The twin emergencies of housing and climate are rearing their heads across California.
Some former residents of Paradise are still homeless or housing insecure over a year after an out of control wildfire came for their small town. This kind of disaster could easily strike our region as well. If we can’t even house our low income, working class residents without them sliding into homelessness, what will we do with sudden bursts of refugees from the climate catastrophe?
There is room in Los Angeles for everyone as we move to a carbon free future, but this involves a massive shift in our housing, transit, and green space policies. This is in line with the policy goals of a real federal Green New Deal - reflected in bills put forth by Ilhan Omar and Alexandria-Ocasio Cortez - which calls for massive investments in retrofitting existing public housing and, more importantly for Los Angeles County, adding thousands of units of new public housing. We need local leaders with compassion and expertise to help guide this kind of change on a local level.
CAMPAIGNS AND ACTIONS
Enacting a local Green New Deal requires officials in positions of power to believe in the critical emergency we face and have the political courage to throw all of the resources at their disposal at the crisis. It’s an election year, and we’re supporting multiple candidates across the Los Angeles County area who have the bold and progressive vision needed to take on the Los Angeles Climate Crisis. We’ve helped build out and supply the volunteer efforts of many candidates whom our members believe in and have endorsed, including:
Loraine Lundquist, running for City Council Seat, District 12 - Loraine has bold plans to tackle climate change locally and has a record of fighting back against the interests of oil and gas companies in her own backyard: she took on SoCal Gas over their disastrous handling of the Aliso Canyon Gas blowup in 2015, which still threatens the residents of the Northwest San Fernando Valley with leaks to this day. She has a background as a California State University, Northridge Professor of Science and Sustainability and has both the expertise and vision to help push our local government to do more on housing and homelessness.

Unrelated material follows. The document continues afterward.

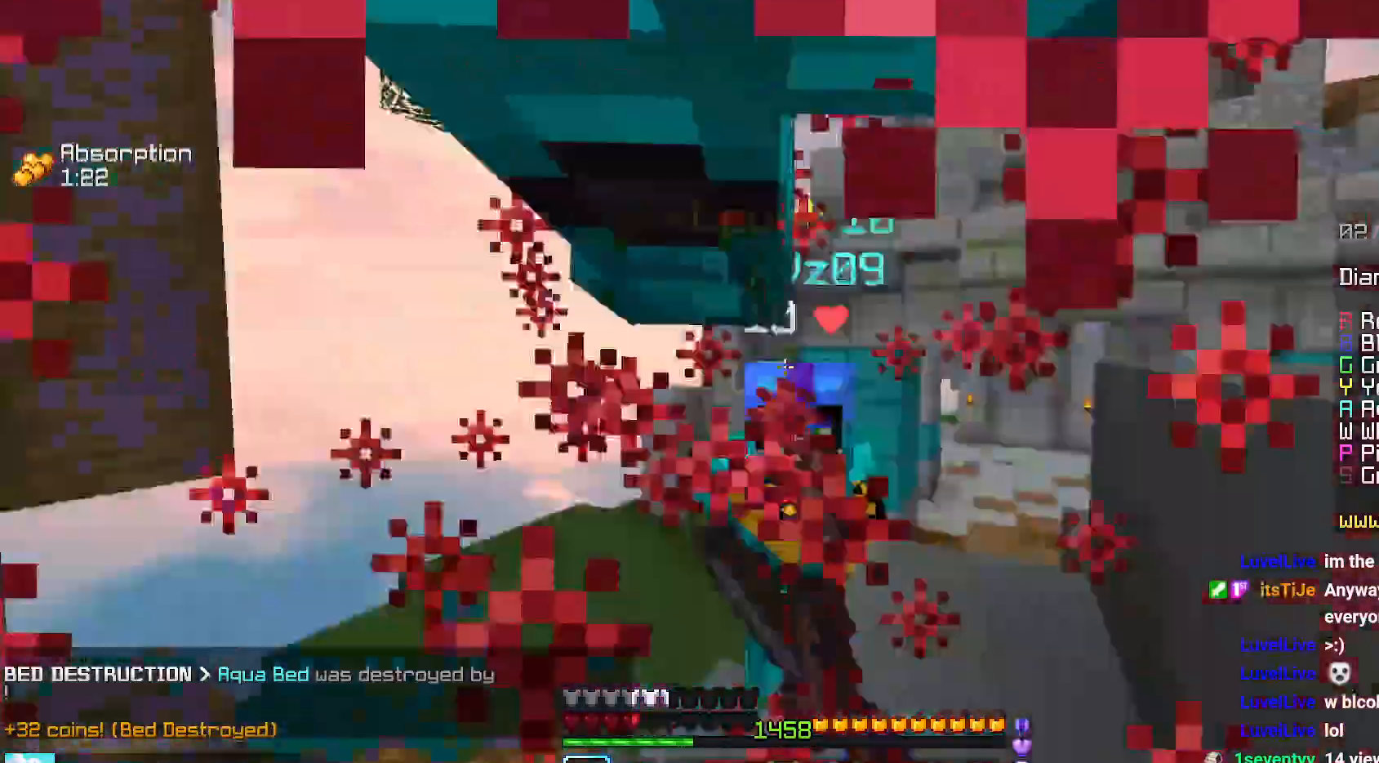
{"keys": ["space", "up"], "mouse": ["left"], "events": [[67, "space", "down"], [317, "space", "up"], [384, "space", "down"]]}
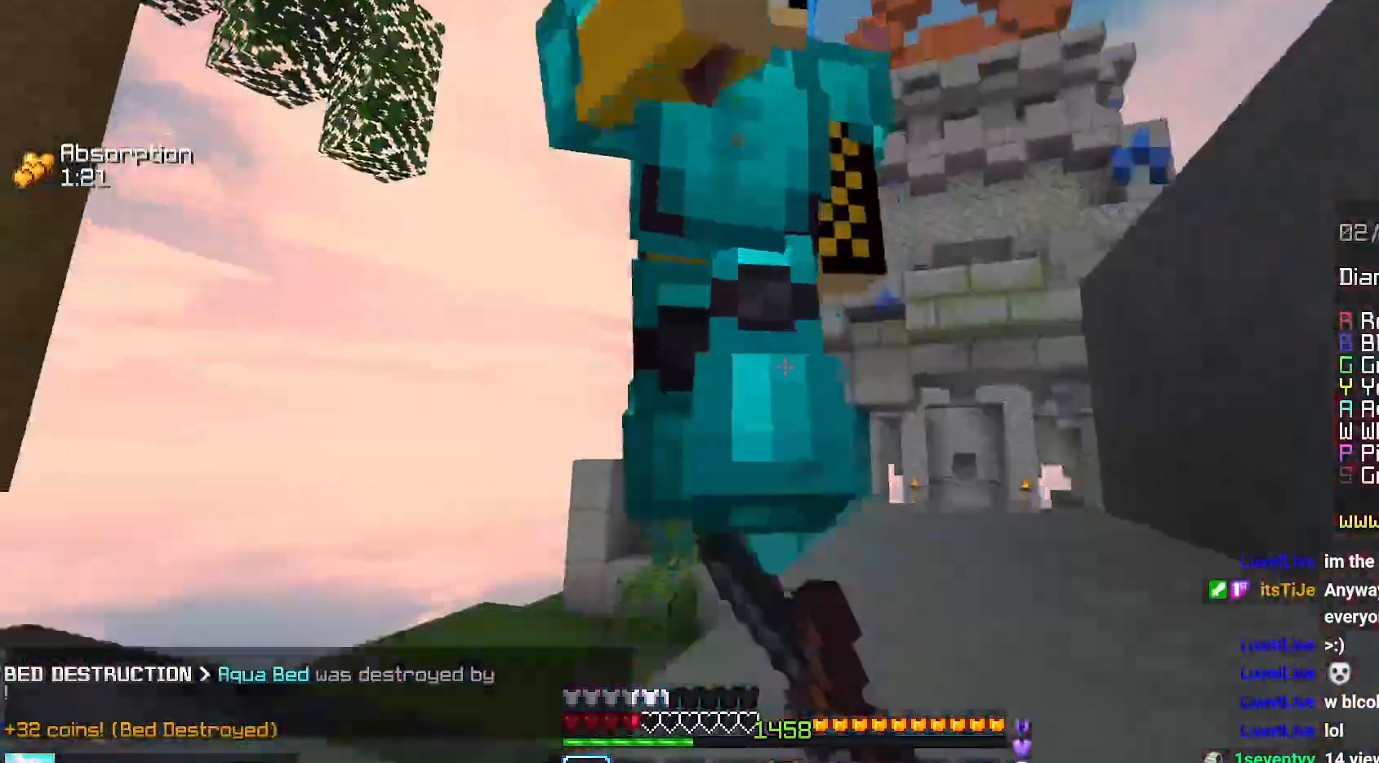
{"keys": ["space", "up"], "mouse": ["left", "right"], "events": [[134, "space", "up"], [134, "up", "up"], [400, "space", "down"], [467, "mouse_right", "down"], [500, "up", "down"]]}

Nithya Raman, Candidate for City Council Seat, District 4 - As a resident of Los Angeles’ dense and central City District 4 and an urban planner by trade, Nithya realizes that the homelessness crisis she sees around her is related to a shortage of housing and also a failure to protect our affordable housing stock from real estate developers and speculation. Nithya has plans to make us more water secure and to shift away from our smog-producing car culture. She knows we need social housing, massive investments in efficient and safe transportation, and a new perspective in how our public officials and agencies design and organize our city.
Dan Brotman, Candidate for Glendale City Council - Dan helped lead the local pushback against reviving and expanding the gas-powered Grayson Power Plant in Glendale by organizing with his community against the interests of the fossil fuel industry. He wants to bring climate change to the forefront of the policy decisions made by the small, autonomous city of Glendale which occupies a central part of the LA area. This is an exciting opportunity to help push for climate solutions at a hyperlocal level.
Besides participating in electoral politics to fight and mitigate the climate crisis, we are also aligned with local environmental groups like the Los Angeles hub of the Sunrise Movement and STAND (Standing Together Against Neighborhood Drilling) in their efforts to demand our local government put the interests of our residents above those of fossil fuel corporations or developers.
This coalition-building work has resulted in wins - like the continued pressure on Governor Newsom to shut down Aliso Canyon or the turnout at a Los Angeles Department of Water and Power meeting that secured approval of new, cheap solar power for Los Angeles. Coalition building with impacted frontline communities who face environmental racism across the Southland area remains a priority for Ground Game as we seek to elevate and center those impacted by our twin housing and climate crises.
ALLIES
Food & Water Watch mobilizes regular people to build political power to move bold & uncompromised solutions to the most pressing food, water, and climate problems of our time. We work to protect people’s health, communities, and democracy from the growing destructive power of the most powerful economic interests.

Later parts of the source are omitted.